Publicatie datum: 15-07-2007
Teelt van hybride wintertarwerassen
Om de mogelijkheden van de teelt van hybride wintertarwerassen onder Nederlandse omstandigheden in beeld te brengen zijn er van 2000 t/m 2002 proeven uitgevoerd op het PPO-proefbedrijf te Lelystad.
Hoewel de hybride rassen een hogere opbrengst gaven en iets minder zaaizaad nodig hadden, was dit niet voldoende om de meerkosten van het hybride zaaizaad goed te maken. De teelt van de op dit moment beschikbare hybride wintertarwerassen, afkomstig uit Duitsland en Frankrijk, lijkt onder Nederlandse omstandigheden dan ook geen voordelen te bieden ten opzichte van de teelt van gangbare rassen.
Inleiding
Sinds langere tijd worden in de veredeling bij uiteenlopende gewassen hybride rassen geproduceerd. Deze onderscheiden zich door een zgn. hybride groeikracht en een grotere uniformiteit. Dit komt onder andere tot uiting in hogere opbrengsten, grotere oogstproducten, mooiere of grotere bloemvormen. In de graanteelt zijn bij maïs en rogge reeds langere tijd hybride rassen op de markt; bij maïs kent men niet anders. Pas sinds enkele jaren is dit ook bij tarwe het geval.
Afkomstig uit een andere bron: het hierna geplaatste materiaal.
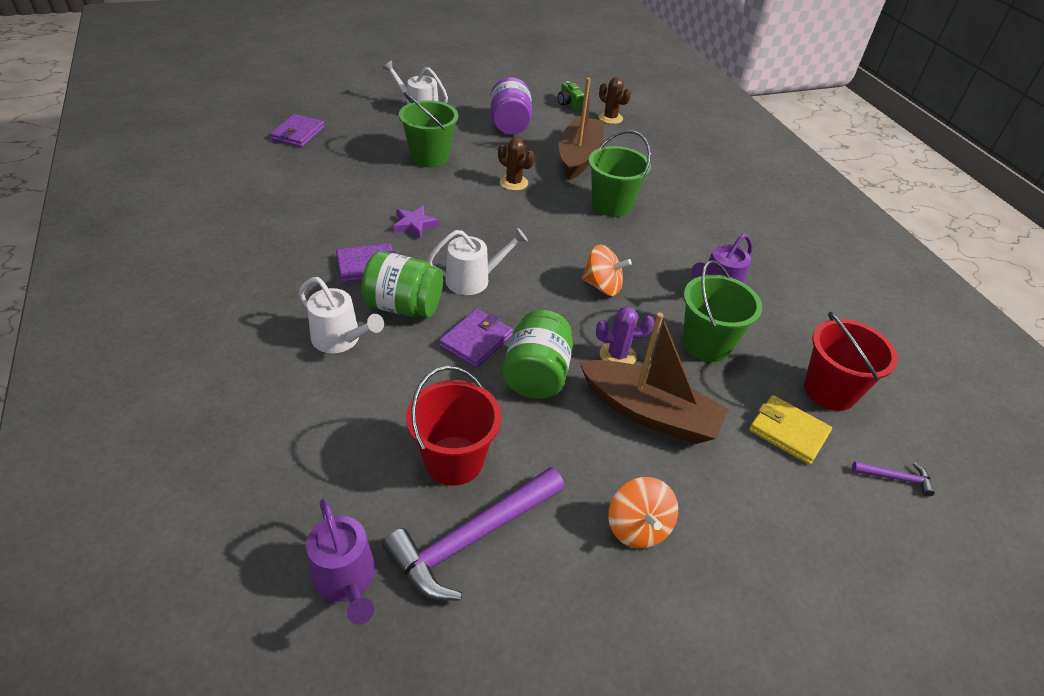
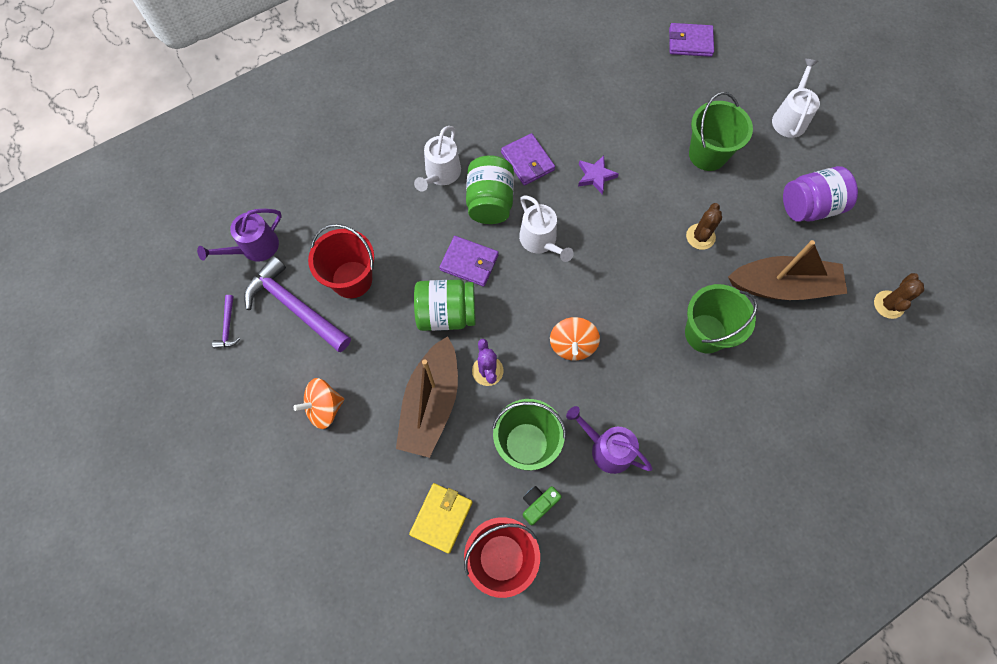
camera: 80 degrees right, 25 degrees up
green camera [558,81,584,111] -> green camera moved to [523,486,562,525]
purple hammer [852,461,935,496] -> purple hammer moved to [212,295,241,348]

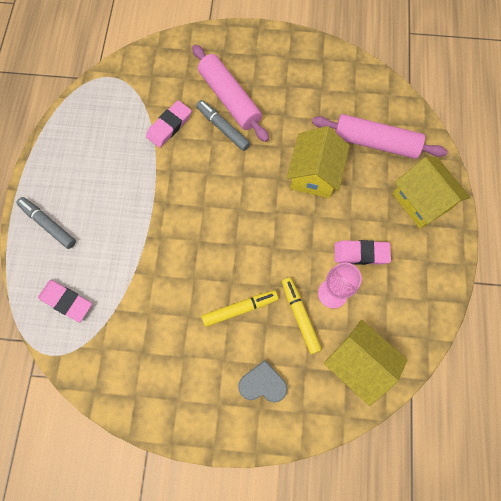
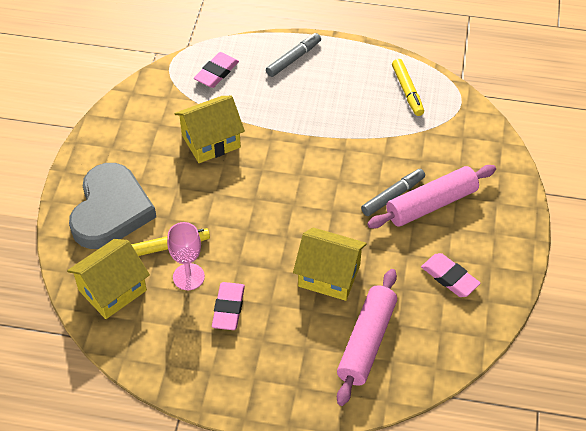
camera: 95 degrees right, 20 degrees down
pink eraser [146,100,192,148] -> pink eraser moved to [421,253,481,297]
yellow marker [202,290,278,327] -> yellow marker moved to [392,59,424,116]
grey heart [238,360,287,402] -> grey heart [69,163,156,249], size x2.08
yellow house [393,157,470,229] -> yellow house moved to [175,96,245,163]

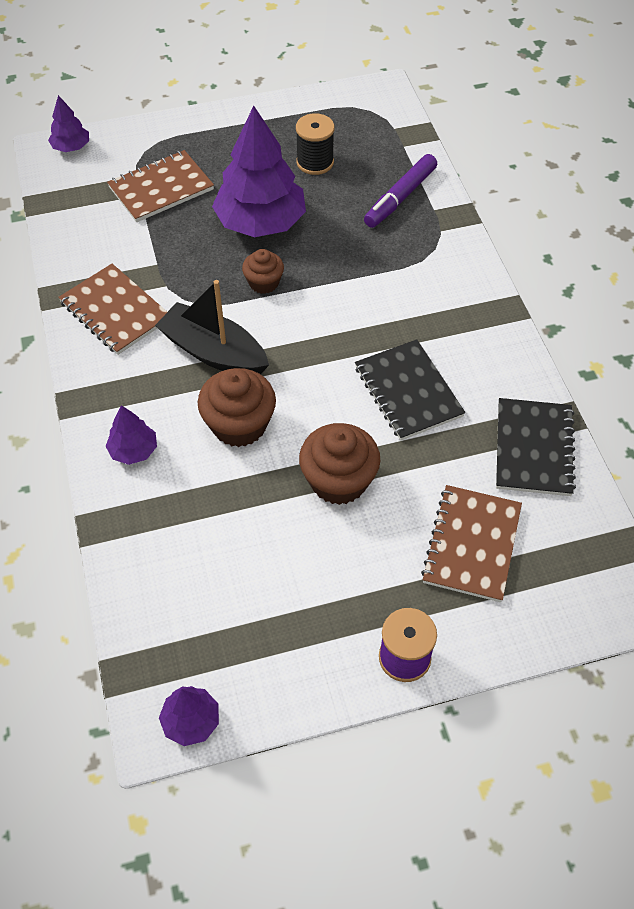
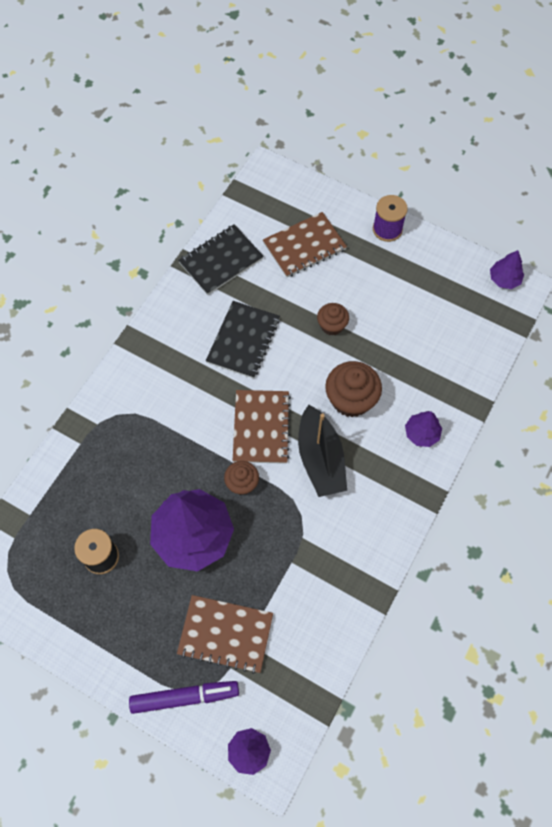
camera: 135 degrees left, 10 degrees up
brown notebook [58,264,167,355] -> brown notebook moved to [233,390,291,464]
brown cupcake [299,423,380,505] -> brown cupcake [317,303,349,336], size x0.60
purple marker [364,154,437,228] -> purple marker moved to [129,681,239,714]

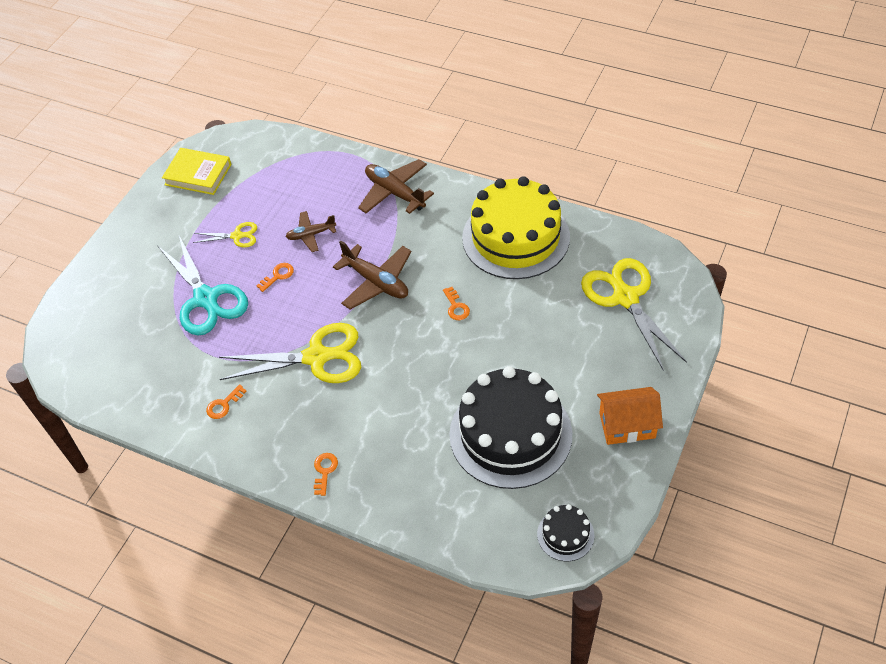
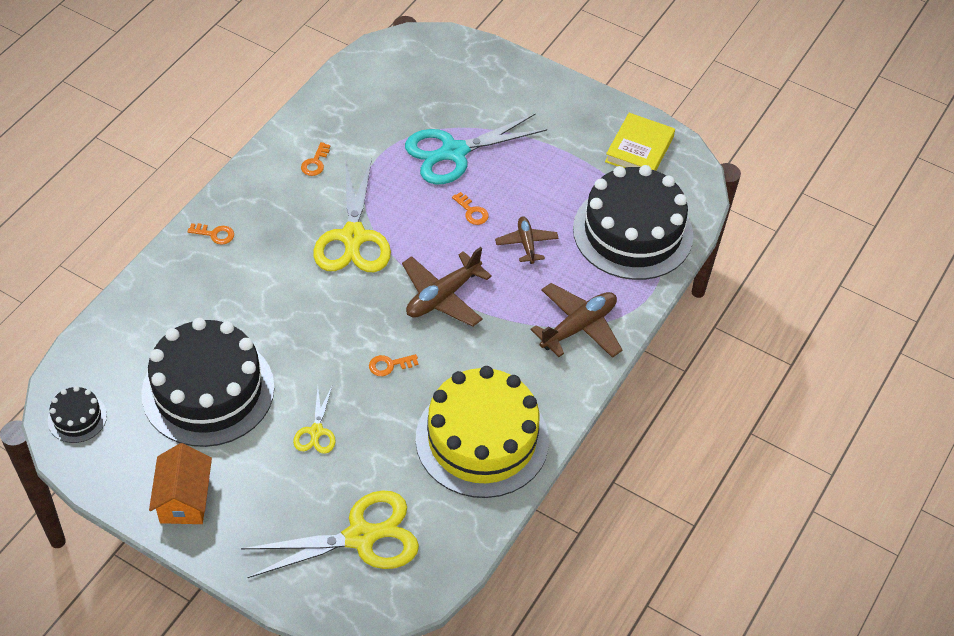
camera: 90 degrees right, 0 degrees up
yellow scissors [193,222,257,248] -> yellow scissors moved to [293,387,335,454]
orange key [206,384,246,419] -> orange key turned 120 degrees counterclockwise [301,142,330,176]
none -> black cake [573,165,693,280]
Hybride tarwerassen zijn uitgebreid getest in Frankrijk, België, Duitsland en Engeland en zijn daar ook op de rassenlijst toegelaten. In Nederland krijgen hybride rassen echter nauwelijks aandacht; ook in de rassenproeven wordt geen enkel hybride ras beproefd. Uit het buitenlandse onderzoek blijkt dat hybride wintertarwerassen een duidelijk hogere opbrengstpotentie hebben dan normale rassen. In proeven zijn meeropbrengsten gevonden oplopend tot 20%, maar meestal bedragen deze 5 à 10%. Hybride zaaizaad is echter duur. Hierdoor is een meeropbrengst (van ca. 800 kg/ha) nodig om deze hogere kosten te compenseren. Dit maakt dat de rentabiliteit van hybriderassen nog steeds ter discussie staat.
Bij wintertarwe kenmerken hybride rassen zich door een robuuste beginontwikkeling, met name tijdens de fase van uitstoeling. Deze voorsprong op de normale rassen vertaalt zich in betere opbrengsten, met name bij lage plantdichtheden en laat zaaien. Kwekers van hybride tarwe stellen dat de hoeveelheid zaaizaad van deze tarwe 30 à 50% lager kan zijn dan van normale rassen. Daarmee worden de verschillen in zaaizaadkosten aanzienlijk teruggebracht. In combinatie met een hogere opbrengst zou dan een hoger rendement kunnen worden bereikt.
Onderzoek
Om de mogelijkheden van de teelt van hybride wintertarwerassen onder Nederlandse omstandigheden in beeld te brengen, zijn er van 2000 t/m 2002 proeven uitgevoerd op het PPO-proefbedrijf te Lelystad. In deze proeven zijn een 4-tal hybriderassen (Hybnos, Hyno-braba, Hyno-esta, Mercury) vergeleken met een standaard/conventioneel ras (Vivant, Drifter). Nagegaan is wat het effect is van de standdichtheid en de stikstofbemesting op o.a. de opbrengst en de korrelkwaliteit van hybride rassen.
Resultaten en discussie
Gemiddeld over 3 jaar onderzoek bracht het hybride ras Hyno-braba het meeste op. Het verschil met het standaardras bedroeg 700 kg per ha ofwel 7%. De hoogste opbrengst bij de meeste hybride rassen werd bereikt bij een zaaidichtheid van 300 zaden per m2. Bij het standaardras was hiervoor echter een zaaidichtheid van 400 zaden per m2 nodig. Om de hoogste opbrengst bij een hybrideras te verkrijgen, was in Lelystad in de periode 2000 t/m 2002 een totale N-bemesting nodig van minimaal 200 kg N per ha (excl. bodemvoorraad van gem. 25 kg N per ha). De optimale N-bemesting kwam daarmee volledig overeen met die van het standaardras.
Conclusies
Hoewel hybriderassen een hogere opbrengst gaven en iets minder zaaizaad nodig hadden, was dit niet voldoende om de meerkosten van het hybride zaaizaad goed te maken. De teelt van de op dit moment beschikbare hybride wintertarwerassen, afkomstig uit Duitsland en Frankrijk, lijkt onder Nederlandse omstandigheden dan ook geen voordelen te bieden ten opzichte van de teelt van gangbare rassen.